(Source texts of formatted documents)
◇ ◇ ◇ ◇ ◇ ◇ ◇
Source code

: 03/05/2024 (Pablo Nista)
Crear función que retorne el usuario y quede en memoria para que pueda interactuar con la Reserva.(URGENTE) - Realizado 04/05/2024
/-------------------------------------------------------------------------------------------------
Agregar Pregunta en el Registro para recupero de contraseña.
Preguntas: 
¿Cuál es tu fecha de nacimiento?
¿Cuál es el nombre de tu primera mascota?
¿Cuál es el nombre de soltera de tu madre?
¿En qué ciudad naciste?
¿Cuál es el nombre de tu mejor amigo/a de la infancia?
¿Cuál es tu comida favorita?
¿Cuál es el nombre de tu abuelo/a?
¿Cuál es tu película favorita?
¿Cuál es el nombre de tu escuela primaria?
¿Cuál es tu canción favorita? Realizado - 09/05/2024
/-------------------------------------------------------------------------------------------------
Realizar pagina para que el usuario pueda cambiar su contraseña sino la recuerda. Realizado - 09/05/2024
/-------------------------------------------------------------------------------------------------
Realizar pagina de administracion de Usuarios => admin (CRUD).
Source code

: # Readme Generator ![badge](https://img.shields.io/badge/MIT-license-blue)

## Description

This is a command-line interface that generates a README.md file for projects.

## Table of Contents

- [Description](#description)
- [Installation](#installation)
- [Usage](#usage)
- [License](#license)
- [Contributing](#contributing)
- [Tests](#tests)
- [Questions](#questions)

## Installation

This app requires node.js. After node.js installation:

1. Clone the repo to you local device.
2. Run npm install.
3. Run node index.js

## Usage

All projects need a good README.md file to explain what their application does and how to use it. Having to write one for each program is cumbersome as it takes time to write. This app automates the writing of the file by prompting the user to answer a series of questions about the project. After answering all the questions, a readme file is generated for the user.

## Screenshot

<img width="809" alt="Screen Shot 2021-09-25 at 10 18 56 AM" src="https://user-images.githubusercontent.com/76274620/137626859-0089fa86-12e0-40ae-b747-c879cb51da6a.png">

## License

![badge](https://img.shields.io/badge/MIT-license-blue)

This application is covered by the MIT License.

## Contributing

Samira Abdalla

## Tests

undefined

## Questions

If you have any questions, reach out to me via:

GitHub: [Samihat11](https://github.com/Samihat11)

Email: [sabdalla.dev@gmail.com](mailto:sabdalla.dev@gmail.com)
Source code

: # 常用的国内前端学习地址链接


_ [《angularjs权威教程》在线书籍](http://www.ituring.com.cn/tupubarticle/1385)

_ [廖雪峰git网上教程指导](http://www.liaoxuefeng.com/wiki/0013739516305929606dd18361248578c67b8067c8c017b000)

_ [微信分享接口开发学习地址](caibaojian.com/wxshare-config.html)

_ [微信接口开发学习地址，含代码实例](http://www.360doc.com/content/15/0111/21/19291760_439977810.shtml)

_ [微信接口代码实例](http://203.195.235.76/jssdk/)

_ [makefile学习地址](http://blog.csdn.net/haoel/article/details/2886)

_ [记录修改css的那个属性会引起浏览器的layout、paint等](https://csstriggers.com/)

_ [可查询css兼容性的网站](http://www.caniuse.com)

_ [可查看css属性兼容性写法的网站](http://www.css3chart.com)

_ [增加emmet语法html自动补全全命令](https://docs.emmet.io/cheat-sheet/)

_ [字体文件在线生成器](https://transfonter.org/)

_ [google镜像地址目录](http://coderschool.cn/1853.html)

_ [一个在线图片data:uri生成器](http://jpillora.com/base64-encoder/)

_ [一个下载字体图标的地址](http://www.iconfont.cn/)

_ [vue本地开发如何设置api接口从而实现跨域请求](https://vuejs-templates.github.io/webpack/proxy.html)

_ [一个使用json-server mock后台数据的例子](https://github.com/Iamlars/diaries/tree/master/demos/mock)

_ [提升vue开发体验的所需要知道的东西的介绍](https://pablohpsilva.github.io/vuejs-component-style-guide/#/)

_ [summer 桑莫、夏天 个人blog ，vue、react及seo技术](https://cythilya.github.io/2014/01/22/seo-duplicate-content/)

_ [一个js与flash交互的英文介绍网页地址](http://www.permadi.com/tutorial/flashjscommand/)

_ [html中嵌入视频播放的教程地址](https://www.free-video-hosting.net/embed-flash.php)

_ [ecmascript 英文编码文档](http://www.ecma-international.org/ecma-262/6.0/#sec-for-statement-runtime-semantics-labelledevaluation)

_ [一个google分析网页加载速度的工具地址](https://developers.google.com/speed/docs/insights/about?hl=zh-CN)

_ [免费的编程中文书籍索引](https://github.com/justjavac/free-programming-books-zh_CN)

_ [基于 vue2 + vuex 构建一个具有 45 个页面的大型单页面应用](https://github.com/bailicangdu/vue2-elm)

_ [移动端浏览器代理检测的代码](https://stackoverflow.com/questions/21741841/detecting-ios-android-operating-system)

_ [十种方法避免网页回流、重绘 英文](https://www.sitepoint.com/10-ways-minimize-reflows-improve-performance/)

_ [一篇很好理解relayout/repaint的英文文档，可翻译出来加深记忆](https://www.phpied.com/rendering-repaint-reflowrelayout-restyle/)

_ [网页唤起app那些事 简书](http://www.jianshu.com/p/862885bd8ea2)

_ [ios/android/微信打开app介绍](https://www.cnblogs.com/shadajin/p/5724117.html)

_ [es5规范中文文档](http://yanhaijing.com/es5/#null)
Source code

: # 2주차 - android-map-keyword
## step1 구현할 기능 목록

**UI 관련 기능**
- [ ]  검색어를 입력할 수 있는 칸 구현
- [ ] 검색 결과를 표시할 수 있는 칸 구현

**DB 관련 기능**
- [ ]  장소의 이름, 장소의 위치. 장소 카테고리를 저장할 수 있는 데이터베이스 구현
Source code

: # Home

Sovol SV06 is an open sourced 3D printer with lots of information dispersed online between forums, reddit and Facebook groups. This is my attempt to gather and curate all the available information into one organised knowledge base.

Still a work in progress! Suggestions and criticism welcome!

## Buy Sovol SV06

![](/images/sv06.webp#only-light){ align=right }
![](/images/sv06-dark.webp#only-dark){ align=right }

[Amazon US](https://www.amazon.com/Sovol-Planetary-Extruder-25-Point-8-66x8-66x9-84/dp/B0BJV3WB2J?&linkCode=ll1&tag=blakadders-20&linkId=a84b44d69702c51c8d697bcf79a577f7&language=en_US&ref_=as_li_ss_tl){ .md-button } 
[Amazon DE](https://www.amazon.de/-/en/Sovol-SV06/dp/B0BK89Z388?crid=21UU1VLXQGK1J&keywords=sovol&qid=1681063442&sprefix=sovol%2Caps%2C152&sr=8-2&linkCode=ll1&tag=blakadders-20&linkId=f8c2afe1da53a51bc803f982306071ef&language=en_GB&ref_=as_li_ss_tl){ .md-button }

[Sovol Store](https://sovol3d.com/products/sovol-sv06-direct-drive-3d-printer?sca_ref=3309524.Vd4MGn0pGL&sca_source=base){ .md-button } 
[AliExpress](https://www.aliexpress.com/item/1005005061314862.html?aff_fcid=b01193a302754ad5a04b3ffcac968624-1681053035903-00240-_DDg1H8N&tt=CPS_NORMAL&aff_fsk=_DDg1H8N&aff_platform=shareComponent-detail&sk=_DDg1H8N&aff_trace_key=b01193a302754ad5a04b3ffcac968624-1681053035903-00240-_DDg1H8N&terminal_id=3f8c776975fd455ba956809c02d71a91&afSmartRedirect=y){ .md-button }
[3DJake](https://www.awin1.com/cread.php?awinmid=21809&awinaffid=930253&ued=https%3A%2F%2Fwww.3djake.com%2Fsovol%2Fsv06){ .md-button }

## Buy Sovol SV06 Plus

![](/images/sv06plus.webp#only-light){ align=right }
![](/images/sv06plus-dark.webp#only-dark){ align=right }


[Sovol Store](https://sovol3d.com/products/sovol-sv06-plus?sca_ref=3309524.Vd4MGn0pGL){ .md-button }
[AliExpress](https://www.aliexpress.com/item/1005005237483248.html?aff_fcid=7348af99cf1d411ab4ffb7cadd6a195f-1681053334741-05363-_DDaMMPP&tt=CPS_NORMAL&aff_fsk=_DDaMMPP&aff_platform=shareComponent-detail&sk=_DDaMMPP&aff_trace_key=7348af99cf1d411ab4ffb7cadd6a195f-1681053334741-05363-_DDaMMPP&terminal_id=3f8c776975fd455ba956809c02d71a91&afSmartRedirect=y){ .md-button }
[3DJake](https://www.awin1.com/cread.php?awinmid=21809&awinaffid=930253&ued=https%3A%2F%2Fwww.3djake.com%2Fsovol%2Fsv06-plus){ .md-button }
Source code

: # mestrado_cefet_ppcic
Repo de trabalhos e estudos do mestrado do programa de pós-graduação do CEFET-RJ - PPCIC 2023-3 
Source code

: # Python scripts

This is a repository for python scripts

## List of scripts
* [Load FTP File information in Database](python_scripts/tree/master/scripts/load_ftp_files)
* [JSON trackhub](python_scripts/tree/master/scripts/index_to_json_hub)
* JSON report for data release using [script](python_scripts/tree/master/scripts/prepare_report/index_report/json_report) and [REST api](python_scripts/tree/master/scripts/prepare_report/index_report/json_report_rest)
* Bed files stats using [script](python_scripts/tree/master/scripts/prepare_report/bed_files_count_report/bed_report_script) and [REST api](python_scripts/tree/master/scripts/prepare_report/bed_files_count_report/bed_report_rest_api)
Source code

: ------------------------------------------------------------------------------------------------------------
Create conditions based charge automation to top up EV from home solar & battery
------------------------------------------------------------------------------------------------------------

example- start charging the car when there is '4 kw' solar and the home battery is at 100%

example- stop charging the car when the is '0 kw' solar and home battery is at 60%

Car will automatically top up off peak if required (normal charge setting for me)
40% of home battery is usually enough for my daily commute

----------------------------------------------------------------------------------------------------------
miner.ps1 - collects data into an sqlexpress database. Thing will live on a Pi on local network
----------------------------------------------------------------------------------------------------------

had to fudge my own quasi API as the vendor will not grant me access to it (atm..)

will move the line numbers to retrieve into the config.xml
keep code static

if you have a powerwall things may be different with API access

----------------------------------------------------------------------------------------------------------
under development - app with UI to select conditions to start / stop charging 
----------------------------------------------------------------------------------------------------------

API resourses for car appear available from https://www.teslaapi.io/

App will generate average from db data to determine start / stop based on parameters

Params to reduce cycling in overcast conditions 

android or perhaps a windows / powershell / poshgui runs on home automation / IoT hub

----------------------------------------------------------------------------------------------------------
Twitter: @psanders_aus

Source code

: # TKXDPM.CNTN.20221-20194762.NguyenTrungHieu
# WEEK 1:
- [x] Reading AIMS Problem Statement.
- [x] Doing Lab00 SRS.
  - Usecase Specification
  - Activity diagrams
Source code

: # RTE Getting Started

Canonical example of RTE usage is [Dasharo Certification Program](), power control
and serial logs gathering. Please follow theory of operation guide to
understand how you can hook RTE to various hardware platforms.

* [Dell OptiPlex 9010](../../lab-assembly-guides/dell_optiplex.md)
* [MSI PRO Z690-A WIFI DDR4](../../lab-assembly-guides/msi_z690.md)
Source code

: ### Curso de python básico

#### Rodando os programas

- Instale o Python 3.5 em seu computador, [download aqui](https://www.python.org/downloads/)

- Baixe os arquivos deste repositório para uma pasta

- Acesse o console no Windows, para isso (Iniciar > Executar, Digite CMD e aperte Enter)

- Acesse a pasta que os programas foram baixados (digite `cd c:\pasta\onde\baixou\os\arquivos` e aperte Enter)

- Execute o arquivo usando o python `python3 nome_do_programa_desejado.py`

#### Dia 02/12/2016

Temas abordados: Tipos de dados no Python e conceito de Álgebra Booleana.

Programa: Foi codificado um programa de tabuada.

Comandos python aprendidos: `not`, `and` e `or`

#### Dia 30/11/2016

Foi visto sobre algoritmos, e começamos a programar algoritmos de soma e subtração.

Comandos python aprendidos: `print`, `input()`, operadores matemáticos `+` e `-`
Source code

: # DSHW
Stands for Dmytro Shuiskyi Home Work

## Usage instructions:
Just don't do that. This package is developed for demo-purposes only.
◇ ◇ ◇ ◇ ◇ ◇ ◇
**JOB:**
In the entries above, the lines between the one holding "03/05/2024 (Pablo Nista)" and the one holding "## Description", inclusive, are to be printed exactly as written, and those alone.

**SOLUTION FOR THIS TASK:**
: 03/05/2024 (Pablo Nista)
Crear función que retorne el usuario y quede en memoria para que pueda interactuar con la Reserva.(URGENTE) - Realizado 04/05/2024
/-------------------------------------------------------------------------------------------------
Agregar Pregunta en el Registro para recupero de contraseña.
Preguntas: 
¿Cuál es tu fecha de nacimiento?
¿Cuál es el nombre de tu primera mascota?
¿Cuál es el nombre de soltera de tu madre?
¿En qué ciudad naciste?
¿Cuál es el nombre de tu mejor amigo/a de la infancia?
¿Cuál es tu comida favorita?
¿Cuál es el nombre de tu abuelo/a?
¿Cuál es tu película favorita?
¿Cuál es el nombre de tu escuela primaria?
¿Cuál es tu canción favorita? Realizado - 09/05/2024
/-------------------------------------------------------------------------------------------------
Realizar pagina para que el usuario pueda cambiar su contraseña sino la recuerda. Realizado - 09/05/2024
/-------------------------------------------------------------------------------------------------
Realizar pagina de administracion de Usuarios => admin (CRUD).
Source code

: # Readme Generator ![badge](https://img.shields.io/badge/MIT-license-blue)

## Description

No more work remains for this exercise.